Monday, Monday...Manic Monday...so...the thing about life is...every good routine is bound to be broken. But on the fourth day? Really??? I really thought that I could go atleast a week before hearing that annoying voice on the Shady Grove Parking Machine. In the creepy Speak & Spell voice...."Thank you and Come Again." Bullshit...I hope I never hear your creepy ass voice again!! No such luck today...but the good news is that even though a trip to the ER interrupted what would have been our first "work day" routine...we still ended up back at home...so that is beyond wonderful. It has made for a long day...but emphasized how good our routine is.

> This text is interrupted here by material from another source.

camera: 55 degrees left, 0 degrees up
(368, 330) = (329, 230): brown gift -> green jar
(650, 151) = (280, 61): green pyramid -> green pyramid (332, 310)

I was worried about spazzing about getting to work too late today...but something in my brain clicked. It was so much fun to take my time this morning and help out my Mom too. I felt like I was more productive at work too...even though I spent most of the day in a meeting. I missed the text from my sister alerting me to the trip to the ER...but hightailed it out of there at 6:15pm to meet up with everyone at the lovely hallowed halls of the SGAH ER. We have been there so much that we help route patients to the bathrooms. It is strange to think that the first time I was there was on a Preschool Field trip. The second was when my sister cut her chin open at 18 months...it was brand spanking new then. Now it is filled with memories of Grandma and Grandpa...is that werid?
My tidbit for today is a truth from the depths of my soul...
I am still afraid of transfers...there I wrote it. I am afraid and I need to just get over it. NO FEAR!!!